INSTRUCTION. In the records below, find each line where the string "instances" appears and copy those lines in full.

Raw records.
○ ○ ○

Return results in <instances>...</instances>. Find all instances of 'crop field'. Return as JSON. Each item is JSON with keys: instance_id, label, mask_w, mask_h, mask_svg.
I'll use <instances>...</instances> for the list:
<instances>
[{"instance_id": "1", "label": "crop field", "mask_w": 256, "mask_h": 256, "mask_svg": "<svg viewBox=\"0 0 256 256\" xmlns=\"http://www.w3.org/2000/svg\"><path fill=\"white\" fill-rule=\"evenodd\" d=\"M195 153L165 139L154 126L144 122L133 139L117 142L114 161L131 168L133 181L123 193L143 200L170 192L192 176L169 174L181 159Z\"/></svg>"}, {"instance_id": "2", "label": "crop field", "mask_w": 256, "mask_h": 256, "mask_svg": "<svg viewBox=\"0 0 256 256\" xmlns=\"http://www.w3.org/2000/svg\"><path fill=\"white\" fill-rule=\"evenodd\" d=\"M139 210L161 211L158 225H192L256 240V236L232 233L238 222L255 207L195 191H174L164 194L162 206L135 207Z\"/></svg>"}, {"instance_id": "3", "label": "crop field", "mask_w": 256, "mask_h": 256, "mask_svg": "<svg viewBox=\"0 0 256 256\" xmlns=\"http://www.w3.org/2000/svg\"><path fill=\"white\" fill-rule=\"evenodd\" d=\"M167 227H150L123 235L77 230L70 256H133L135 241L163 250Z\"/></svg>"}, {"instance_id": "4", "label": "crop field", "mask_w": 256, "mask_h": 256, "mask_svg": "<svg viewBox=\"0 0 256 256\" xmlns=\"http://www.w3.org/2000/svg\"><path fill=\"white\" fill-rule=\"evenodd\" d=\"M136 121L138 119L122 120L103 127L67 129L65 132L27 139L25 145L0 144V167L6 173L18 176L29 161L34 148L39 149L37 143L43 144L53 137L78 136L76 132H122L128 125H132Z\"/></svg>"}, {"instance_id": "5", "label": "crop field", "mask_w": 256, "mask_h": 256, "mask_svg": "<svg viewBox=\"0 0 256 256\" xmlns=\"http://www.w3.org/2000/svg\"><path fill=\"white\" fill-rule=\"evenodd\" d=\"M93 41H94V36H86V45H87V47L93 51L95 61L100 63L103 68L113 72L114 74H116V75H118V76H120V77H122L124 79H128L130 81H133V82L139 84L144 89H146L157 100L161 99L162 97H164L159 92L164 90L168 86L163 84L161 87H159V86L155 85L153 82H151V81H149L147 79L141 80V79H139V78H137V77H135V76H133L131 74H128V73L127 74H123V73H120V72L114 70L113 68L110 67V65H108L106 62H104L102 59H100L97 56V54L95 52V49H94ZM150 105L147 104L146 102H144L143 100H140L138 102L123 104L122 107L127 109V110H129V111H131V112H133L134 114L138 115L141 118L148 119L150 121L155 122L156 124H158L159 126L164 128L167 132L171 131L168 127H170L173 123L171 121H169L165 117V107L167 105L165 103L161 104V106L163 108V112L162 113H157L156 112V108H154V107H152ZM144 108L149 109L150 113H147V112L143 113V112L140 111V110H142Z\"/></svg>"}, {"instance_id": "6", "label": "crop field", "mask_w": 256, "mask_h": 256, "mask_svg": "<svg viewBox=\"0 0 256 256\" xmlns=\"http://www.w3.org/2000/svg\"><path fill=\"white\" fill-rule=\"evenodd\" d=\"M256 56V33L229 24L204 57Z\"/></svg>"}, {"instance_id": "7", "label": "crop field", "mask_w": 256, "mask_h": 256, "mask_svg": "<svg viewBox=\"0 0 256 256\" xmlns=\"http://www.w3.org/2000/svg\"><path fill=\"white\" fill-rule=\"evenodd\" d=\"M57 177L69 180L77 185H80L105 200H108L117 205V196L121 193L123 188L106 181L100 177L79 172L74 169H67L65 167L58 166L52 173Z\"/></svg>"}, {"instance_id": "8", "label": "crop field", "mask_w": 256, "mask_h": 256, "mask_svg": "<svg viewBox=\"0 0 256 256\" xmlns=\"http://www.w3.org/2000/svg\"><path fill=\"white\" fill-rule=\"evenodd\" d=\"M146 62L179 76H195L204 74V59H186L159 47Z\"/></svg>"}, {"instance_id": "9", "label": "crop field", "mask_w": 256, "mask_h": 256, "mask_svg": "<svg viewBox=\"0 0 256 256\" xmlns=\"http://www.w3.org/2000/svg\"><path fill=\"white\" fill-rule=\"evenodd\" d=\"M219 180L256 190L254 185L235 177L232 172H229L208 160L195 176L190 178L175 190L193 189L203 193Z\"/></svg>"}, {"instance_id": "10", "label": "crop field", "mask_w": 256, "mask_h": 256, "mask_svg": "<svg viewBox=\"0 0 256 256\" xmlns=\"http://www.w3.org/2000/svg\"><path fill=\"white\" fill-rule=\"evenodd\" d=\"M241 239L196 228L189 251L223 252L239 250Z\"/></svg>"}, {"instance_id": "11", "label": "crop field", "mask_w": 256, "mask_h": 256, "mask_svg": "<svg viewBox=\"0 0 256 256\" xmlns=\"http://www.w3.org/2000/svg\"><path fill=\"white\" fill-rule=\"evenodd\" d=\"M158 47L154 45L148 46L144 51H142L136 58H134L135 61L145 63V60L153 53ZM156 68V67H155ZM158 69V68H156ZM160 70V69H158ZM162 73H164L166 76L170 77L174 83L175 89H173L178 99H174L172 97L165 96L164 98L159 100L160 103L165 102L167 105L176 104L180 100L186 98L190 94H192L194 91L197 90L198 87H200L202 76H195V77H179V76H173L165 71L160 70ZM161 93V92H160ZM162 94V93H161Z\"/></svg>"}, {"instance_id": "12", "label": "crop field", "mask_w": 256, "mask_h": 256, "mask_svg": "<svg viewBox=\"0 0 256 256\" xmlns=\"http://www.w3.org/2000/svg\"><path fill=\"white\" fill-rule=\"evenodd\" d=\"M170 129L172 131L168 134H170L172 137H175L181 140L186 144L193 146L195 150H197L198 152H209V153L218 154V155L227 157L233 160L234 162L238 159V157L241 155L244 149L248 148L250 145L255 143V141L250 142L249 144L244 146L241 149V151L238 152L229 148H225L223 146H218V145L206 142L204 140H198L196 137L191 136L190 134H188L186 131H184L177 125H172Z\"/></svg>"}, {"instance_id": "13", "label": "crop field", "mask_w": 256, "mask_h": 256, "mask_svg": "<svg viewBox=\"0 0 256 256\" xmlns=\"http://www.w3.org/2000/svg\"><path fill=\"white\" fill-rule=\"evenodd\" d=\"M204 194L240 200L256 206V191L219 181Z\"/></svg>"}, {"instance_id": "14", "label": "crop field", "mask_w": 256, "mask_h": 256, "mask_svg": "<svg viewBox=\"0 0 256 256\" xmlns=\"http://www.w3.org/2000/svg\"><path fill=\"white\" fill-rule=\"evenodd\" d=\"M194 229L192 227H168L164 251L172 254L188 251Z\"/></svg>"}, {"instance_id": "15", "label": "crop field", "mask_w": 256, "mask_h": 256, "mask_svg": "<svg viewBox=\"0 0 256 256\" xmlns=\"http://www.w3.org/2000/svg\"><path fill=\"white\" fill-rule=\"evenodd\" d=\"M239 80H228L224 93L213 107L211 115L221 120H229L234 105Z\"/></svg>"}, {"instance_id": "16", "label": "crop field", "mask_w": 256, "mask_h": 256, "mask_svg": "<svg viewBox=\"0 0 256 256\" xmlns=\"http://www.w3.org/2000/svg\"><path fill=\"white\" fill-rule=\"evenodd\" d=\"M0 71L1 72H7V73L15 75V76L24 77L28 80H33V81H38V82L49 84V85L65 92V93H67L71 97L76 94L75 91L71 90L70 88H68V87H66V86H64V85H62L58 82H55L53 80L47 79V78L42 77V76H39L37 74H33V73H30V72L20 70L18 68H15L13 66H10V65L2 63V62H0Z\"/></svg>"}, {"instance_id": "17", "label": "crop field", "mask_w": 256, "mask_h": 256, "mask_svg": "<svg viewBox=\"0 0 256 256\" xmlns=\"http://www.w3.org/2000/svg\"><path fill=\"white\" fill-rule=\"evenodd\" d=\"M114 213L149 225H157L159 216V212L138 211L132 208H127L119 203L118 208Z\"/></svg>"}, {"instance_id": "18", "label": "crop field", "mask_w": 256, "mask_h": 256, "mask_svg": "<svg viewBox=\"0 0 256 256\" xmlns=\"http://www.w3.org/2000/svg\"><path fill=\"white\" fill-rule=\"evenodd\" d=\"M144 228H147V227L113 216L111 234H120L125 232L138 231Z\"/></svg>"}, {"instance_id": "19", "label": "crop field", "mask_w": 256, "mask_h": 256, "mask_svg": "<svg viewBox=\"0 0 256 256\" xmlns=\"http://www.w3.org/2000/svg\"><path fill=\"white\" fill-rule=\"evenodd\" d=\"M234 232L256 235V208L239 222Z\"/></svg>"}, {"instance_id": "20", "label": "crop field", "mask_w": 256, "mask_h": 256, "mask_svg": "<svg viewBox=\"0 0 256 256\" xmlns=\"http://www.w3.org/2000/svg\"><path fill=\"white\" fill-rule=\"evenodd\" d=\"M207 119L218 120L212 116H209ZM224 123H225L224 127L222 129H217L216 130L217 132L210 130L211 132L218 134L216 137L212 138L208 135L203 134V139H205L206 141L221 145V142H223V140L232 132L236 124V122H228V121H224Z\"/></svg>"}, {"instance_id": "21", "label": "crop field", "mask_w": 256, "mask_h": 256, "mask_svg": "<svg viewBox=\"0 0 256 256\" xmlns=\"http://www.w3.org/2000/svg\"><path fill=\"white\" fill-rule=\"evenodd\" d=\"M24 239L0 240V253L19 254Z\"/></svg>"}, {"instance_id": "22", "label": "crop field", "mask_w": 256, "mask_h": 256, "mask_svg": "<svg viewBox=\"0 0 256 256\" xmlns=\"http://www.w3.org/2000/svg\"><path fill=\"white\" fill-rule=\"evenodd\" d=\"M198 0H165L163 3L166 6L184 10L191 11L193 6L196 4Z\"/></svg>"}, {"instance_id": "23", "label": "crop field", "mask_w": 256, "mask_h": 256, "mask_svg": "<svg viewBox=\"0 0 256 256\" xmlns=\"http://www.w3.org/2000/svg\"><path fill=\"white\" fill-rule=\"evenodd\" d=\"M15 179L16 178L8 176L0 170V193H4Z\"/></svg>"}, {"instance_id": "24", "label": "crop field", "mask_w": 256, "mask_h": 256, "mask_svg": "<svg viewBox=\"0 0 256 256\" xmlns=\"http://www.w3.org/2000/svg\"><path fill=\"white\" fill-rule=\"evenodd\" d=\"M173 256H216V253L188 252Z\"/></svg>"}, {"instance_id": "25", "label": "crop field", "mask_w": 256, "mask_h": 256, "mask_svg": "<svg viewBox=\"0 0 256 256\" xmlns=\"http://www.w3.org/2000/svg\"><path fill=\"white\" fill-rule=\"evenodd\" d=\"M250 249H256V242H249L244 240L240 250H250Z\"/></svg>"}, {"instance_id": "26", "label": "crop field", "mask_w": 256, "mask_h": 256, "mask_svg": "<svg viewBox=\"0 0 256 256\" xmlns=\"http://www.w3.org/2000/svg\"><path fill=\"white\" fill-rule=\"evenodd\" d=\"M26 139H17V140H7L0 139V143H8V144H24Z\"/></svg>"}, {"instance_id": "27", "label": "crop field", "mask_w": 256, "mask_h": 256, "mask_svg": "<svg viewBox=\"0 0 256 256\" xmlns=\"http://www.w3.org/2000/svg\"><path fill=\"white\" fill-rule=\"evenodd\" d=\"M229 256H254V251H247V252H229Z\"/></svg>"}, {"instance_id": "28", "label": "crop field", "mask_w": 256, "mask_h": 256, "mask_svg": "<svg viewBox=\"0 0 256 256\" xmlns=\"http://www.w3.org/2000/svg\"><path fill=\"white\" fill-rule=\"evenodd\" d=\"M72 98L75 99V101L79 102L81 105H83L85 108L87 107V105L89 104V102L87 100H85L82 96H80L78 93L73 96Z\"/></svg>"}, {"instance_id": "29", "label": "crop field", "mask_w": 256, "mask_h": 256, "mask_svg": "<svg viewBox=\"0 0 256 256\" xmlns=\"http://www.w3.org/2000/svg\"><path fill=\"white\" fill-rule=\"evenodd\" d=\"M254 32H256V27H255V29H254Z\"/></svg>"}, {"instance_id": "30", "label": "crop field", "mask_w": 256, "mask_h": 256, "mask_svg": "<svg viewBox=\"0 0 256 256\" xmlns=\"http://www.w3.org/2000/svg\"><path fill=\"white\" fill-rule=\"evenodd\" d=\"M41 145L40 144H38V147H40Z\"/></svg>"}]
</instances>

○ ○ ○

SOLUTION.
Return results in <instances>...</instances>. Find all instances of 'crop field'. Return as JSON. Each item is JSON with keys: instance_id, label, mask_w, mask_h, mask_svg.
I'll use <instances>...</instances> for the list:
<instances>
</instances>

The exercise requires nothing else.